Sebenarnya, tidak ada yang salah dari program Nawacita Jokowi. Resep yang disusun oleh Partai Demokrasi Indonesia Perjuangan (PDIP) ini merupakan bentuk ikhtiar kebangsaan untuk menyelesaikan persoalan pelik yang bersifat multidimensional.

Dari sembilan komitmen politik tersebut, lima di antaranya terkait dengan program ekonomi, mulai dari reformasi birokrasi-di mana perizinan usaha termasuk di dalamnya, pemerataan pembangunan, kesejahteraan rakyat, peningkatan produktivitas, dan kemandirian ekonomi.

Nawacita :
  1. Melindungi segenap bangsa dan membangun pertahanan negara
  2. Membangun tata kelola pemerintahan yang bersih, efektif, demokratis, dan terpercaya
  3. Membangun Indonesia dari pinggiran dengan memperkuat daerah dan desa
  4. Melakukan reformasi sistem dan penegakan hukum yang bebas korupsi, bermartabat, dan terpercaya
  5. Meningkatkan kualitas hidup dan kesejahteraan masyarakat dengan mendorong land reform, kepemilikan tanah seluas 9 hektar, dan jaminan sosial untuk rakyat di tahun 2019
  6. Meningkatkan produktivitas rakyat dan daya saing di pasar internasional
  7. Mewujudkan kemandirian ekonomi dengan menggerakkan sektor-sektor strategis ekonomi domestik
  8. Melakukan revolusi karakter bangsa melalui penataan kembali kurikulum pendidikan nasional
  9. Memperteguh kebhinnekaan dan memperkuat restorasi sosial Indonesia melalui kebijakan memperkuat pendidikan kebhinnekaan dan menciptakan ruang-ruang dialog antarwarga.
Sumber: PDI-P

Indonesia memang menghadapi persoalan pelik dalam struktur perekonomiannya, yang membuat aktivitas investasi terhambat, mulai dari perizinan, infrastruktur, pasokan energi, hingga logistik yang mahal. Problem ini membuat daya saing Indonesia tertinggal dibandingkan dengan negara-negara lain sejenis di Kawasan.

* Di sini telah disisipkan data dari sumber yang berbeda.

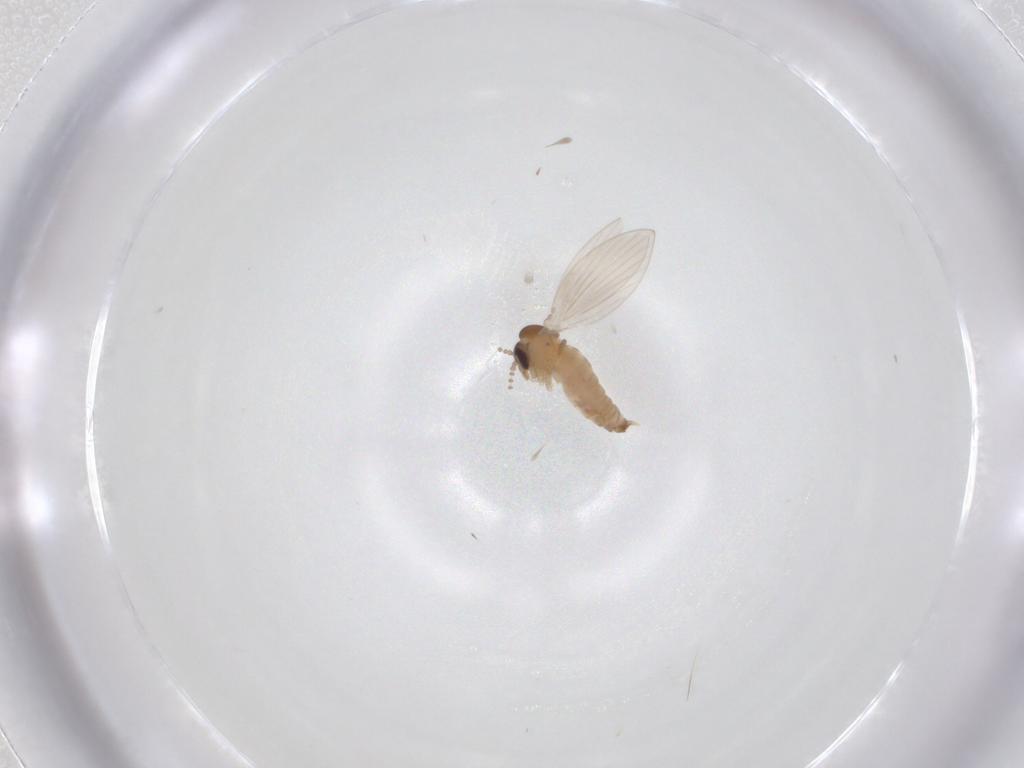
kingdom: Animalia
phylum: Arthropoda
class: Insecta
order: Diptera
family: Psychodidae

Hal ini terlihat dari peringkat Indonesia dalam indeks Kemudahan Berusaha (Ease of Doing Business) pada 2014 yang berada di level 184, masih kalah dari Filipina (171), Vietnam (162), Brunei Darussalam (122), Thailand (81), Malaysia (69), apalagi Singapura (64).

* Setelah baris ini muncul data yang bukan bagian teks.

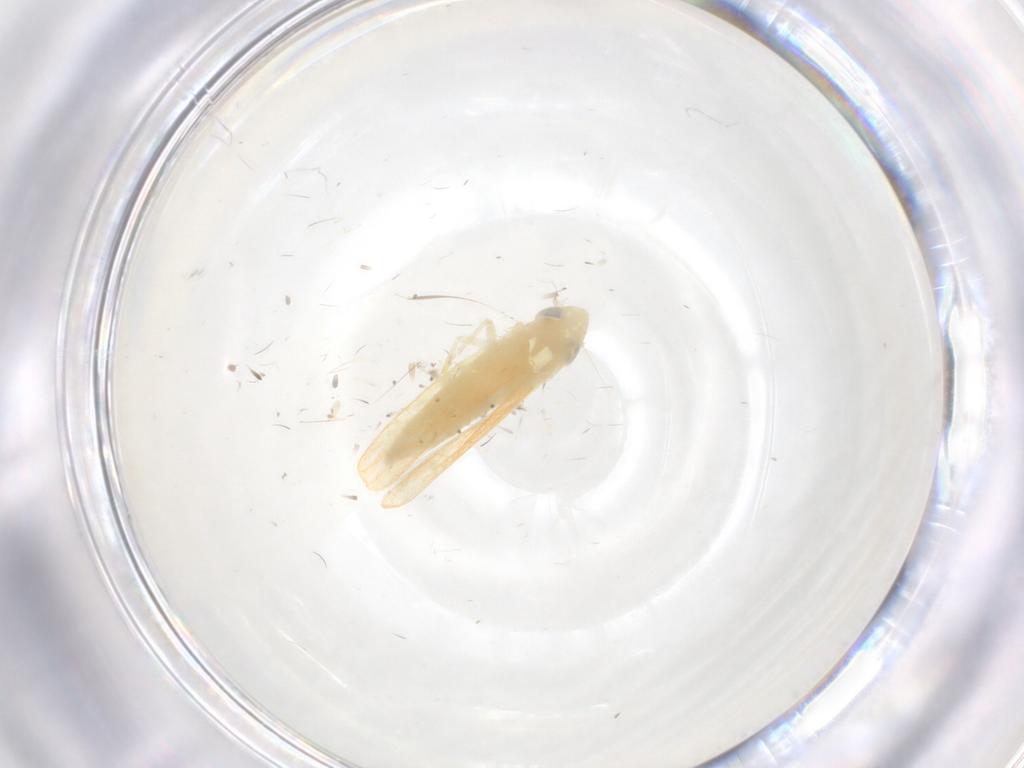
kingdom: Animalia
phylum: Arthropoda
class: Insecta
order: Hemiptera
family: Cicadellidae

Untuk mengatasi persoalan itulah Jokowi mengeluarkan beberapa strategi ekonomi yang kemudian ditasbihkan oleh harian ekonomi Bisnis Indonesia sebagai Jokowinomics, meniru istilah Reaganomics yang disematkan oleh jaringan radio ABC di AS.

Dalam seminar Jokownomics tahun lalu, Menteri Keuangan Sri Mulyani Indrawati menyebutkan ada tiga pilar utama dalam paradigma ekonomi Jokowi yakni pertama, pertumbuhan ekonomi yang berkeadilan; kedua, penguatan permintaan (demand side); dan ketiga, pengentasan kemiskinan dan kebijakan afirmatif.

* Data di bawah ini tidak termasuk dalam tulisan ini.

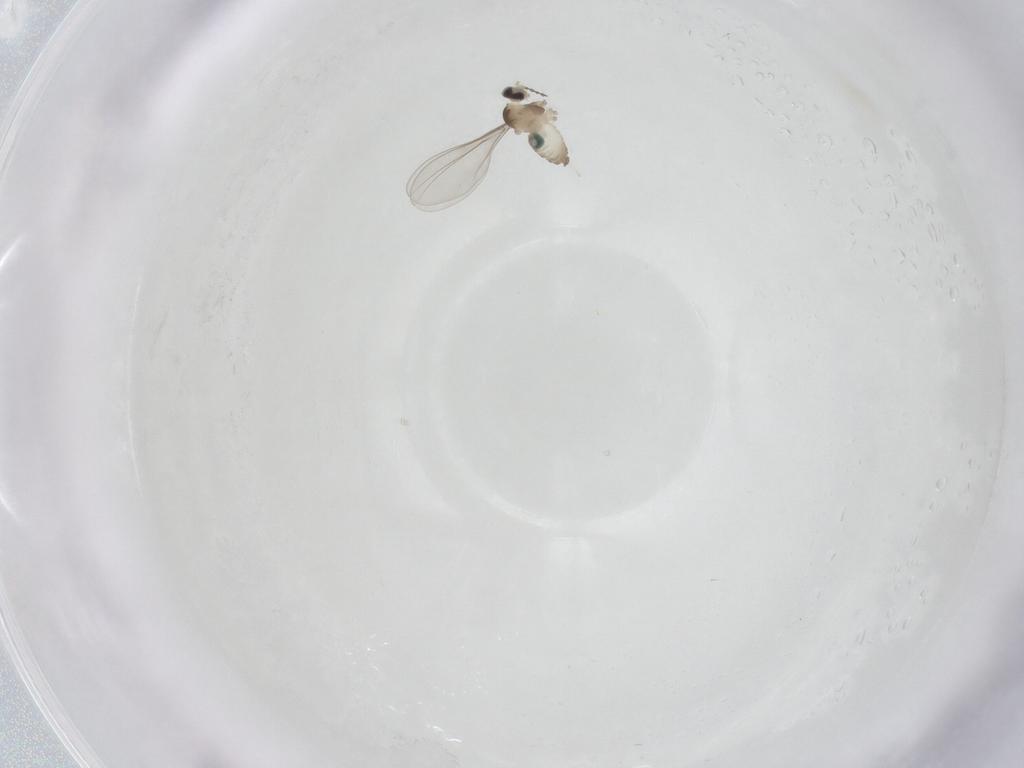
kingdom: Animalia
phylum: Arthropoda
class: Insecta
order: Diptera
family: Cecidomyiidae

Di sisi pertumbuhan ekonomi, Jokowi menekankan penguatan ekspor dengan cara mencari pasar yang nontradisional dengan komoditas yang lebih bernilai tambah dan inovatif.

Faktor kedua, dia mengemukakan pemerintah juga memerhatikan pada sisi permintaan terutama terkait dengan daya beli.

Terkait pengentasan kemiskinan dan kebijakan afirmatif, Sri Mulyani menyebutkan bahwa pemerintah ingin membuat masyarakat berada pada level of playing field dan kesetaraan kesempatan salah satunya dengan pemerataan pembangunan infrastruktur untuk mengurangi kesenjangan antar wilayah.
Layaknya Reaganomics yang muncul di tengah optimisme tinggi perbaikan ekonomi AS setelah negara Adidaya itu diterpa stagflasi (angka pengangguran tinggi di tengah inflasi yang juga tinggi), Jokowinomics juga muncul dari optimisme.

Bedanya, Jokowinomics cenderung menjadi gimmick karena tak ada kondisi "keterpurukan" yang membuat perlunya gebrakan khusus guna membawa ekonomi Indonesia kembali bangkit.

Meski melambat (dari 6,81% pada 2010 menjadi 5,02 pada 2014) pertumbuhan ekonomi Indonesia jauh lebih baik dari pertumbuhan dunia yang turun 0,4% menjadi 2,4%.

Gimmick (strategi pengemasan atau pemasaran politik) tersebut muncul lebih karena adanya eforia yang sangat besar usai terpilihnya Jokowi.

Pemimpin yang gemar blusukan ini memang menjanjikan lompatan dalam banyak hal, misalnya gimmick tentang pertumbuhan ekonomi yang bakal melesat 7% dan rupiah yang akan menguat ke level 10.000 per dolar AS.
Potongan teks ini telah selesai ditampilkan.